Matéria publicada no Jornal do Brasil
Por Flora Sussekind – Rio de Janeiro – 01.03.1985

Barra

A sensação de não estar de todo

Uma estrela que entra de repente no quarto de duas crianças e resolve leva-las para viajar pelo espaço. Um bicho que resolve fugir de seu mundo onde tudo é lilás para conhecer outras formas e cores. Outra estrela, entediada com o próprio cotidiano, que foge para a terra em busca de aventura. Um sapo e um grupo de vampiros que, sem aviso prévio, se veem subitamente transformados num príncipe e num pequeno grupo de beija-flores. Se não tivessem mais nada em comum, ao menos o “deslocamento”, certo jeito ‘gauche’, familiariza esses personagens a rigor tão distantes como estrelas, insetos, vampiros e sapos. Mas alguma coisa a mais os aproxima. São estes os protagonistas dos espetáculos infantis mais cuidados atualmente em temporada. A estrela-guia de Astro-Folias, p bichinho de O Planeta Lilás, a estrela Tainá de Morangos e Lunetas, o sapo-príncipe de Sapomorfose e seus amigos vampiros: todos eles personagens fora-de-lugar.

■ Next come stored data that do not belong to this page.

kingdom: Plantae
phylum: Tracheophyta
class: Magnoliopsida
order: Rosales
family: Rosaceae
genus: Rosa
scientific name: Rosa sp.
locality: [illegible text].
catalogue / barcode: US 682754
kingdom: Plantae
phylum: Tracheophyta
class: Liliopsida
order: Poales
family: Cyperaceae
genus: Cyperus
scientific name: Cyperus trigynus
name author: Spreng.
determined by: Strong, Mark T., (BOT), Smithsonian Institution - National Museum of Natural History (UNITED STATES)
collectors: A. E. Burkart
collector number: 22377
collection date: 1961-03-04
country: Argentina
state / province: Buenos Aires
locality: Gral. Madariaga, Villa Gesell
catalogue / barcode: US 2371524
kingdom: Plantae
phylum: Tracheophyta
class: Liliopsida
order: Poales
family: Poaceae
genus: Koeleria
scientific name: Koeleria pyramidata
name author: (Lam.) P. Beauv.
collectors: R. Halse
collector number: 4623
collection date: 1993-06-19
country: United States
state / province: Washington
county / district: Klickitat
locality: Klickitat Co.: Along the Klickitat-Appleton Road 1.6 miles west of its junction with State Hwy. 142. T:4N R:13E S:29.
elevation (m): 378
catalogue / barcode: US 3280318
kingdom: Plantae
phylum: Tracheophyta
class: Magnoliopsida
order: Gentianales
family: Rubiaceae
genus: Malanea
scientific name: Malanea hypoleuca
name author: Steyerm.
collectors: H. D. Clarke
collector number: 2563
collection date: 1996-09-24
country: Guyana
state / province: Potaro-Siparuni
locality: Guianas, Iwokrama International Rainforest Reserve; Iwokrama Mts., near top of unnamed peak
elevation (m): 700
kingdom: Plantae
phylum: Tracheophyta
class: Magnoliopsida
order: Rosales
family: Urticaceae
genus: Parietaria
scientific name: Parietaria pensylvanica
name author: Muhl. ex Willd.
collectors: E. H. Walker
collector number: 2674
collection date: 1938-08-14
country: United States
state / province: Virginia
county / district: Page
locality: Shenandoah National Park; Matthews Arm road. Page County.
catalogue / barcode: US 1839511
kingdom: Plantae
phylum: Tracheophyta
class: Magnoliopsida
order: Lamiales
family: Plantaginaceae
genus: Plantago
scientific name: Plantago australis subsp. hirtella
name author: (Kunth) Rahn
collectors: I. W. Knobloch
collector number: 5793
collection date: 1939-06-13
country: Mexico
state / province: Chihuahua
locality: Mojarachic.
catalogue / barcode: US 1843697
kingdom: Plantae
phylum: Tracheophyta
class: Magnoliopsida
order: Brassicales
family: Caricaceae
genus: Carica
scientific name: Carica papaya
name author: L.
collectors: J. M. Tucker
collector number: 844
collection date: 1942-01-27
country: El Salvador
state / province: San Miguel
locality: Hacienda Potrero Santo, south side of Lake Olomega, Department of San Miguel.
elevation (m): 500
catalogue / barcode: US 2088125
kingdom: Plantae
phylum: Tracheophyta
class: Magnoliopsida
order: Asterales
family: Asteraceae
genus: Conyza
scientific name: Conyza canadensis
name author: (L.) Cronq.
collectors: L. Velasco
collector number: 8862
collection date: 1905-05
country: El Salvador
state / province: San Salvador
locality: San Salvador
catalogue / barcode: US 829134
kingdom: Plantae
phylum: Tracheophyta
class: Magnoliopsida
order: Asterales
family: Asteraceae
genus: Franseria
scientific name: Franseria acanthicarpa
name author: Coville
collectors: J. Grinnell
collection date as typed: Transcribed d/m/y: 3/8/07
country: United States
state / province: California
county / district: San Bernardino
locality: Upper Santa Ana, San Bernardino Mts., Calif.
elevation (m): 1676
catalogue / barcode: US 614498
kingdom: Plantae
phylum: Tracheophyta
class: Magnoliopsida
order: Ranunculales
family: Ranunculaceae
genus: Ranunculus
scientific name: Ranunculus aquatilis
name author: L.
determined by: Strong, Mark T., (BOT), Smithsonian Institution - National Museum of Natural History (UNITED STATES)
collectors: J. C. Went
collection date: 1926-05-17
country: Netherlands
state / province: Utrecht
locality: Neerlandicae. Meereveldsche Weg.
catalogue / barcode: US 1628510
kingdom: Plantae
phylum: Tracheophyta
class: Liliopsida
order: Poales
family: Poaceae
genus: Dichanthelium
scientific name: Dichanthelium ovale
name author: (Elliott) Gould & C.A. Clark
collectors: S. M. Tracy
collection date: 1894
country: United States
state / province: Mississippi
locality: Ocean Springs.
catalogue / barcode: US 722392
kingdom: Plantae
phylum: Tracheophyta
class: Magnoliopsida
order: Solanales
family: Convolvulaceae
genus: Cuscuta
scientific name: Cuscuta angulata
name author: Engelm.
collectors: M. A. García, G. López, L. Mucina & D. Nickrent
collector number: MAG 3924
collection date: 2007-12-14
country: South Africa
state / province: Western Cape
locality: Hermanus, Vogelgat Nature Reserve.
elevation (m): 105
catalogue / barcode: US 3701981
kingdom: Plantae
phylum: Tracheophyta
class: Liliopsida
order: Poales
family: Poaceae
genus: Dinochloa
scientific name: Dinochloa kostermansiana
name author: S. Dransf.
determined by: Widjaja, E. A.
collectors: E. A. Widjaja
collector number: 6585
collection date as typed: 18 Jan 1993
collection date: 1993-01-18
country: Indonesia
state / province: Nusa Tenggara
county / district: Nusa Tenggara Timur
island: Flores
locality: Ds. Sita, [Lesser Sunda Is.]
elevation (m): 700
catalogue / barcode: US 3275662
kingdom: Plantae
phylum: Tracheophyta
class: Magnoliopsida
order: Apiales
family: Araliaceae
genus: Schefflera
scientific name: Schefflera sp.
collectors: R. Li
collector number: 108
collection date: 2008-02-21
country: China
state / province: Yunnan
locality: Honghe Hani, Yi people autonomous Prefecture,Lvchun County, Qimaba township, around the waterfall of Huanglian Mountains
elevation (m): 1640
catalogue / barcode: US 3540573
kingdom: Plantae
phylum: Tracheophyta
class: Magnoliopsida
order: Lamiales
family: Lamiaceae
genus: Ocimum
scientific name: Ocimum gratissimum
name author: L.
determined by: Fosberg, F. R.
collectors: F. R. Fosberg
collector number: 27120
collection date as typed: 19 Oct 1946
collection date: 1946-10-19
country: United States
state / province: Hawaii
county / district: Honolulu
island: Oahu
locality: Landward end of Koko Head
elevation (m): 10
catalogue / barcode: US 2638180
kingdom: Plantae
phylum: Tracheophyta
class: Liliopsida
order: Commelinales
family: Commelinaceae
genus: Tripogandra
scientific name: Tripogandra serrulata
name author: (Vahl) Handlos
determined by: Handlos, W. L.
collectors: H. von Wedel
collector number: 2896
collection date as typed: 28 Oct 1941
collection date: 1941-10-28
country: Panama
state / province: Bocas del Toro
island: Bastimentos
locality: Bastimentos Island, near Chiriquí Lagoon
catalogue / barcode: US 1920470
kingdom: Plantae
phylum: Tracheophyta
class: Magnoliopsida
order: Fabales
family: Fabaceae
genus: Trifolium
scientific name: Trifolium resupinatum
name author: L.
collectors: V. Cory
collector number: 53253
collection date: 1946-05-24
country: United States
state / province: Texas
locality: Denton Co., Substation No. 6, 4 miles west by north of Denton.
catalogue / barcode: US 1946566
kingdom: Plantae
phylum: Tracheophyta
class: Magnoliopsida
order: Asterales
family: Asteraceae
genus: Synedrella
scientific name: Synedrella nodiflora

Crianças no espaço, estrela na Terra, o bicho de uma violeta solto nas páginas de um livro, um sapo dono de um castelo: é o hiato nítido entre o perfil do personagem e o lugar em que se encontra que serve de mote à ação dramática. É esse hiato mesmo, esse descompasso, que se dramatiza. Como se a temporada teatral se encarregasse, à maneira de uma parábola, de falar da própria “sensação de não estar de todo” tão característica à criança, a quem de certo modo, ainda não pertence ao “mundo dos brancos”. E olha para ele com distância semelhante àquela de Tainá misturada ao dia-a-dia da Terra, do Sapo transformada em Príncipe diante da vida no castelo, do bicho lilás, fora de sua violeta, para as letras e cores de um livro. É um pouco a própria imagem, portanto, que o espectador infantil vê metamorfoseada em cena, como se com fantasia de sapo ou estrela, seu próprio deslocamento, ficcionalizado, adquirisse ritmo próprio e tomasse rumos nem sempre previsíveis e por isso mesmo interessantes de ver. Mas ainda de fora, com a luneta crítica que a distância do palco empresta ao espectador.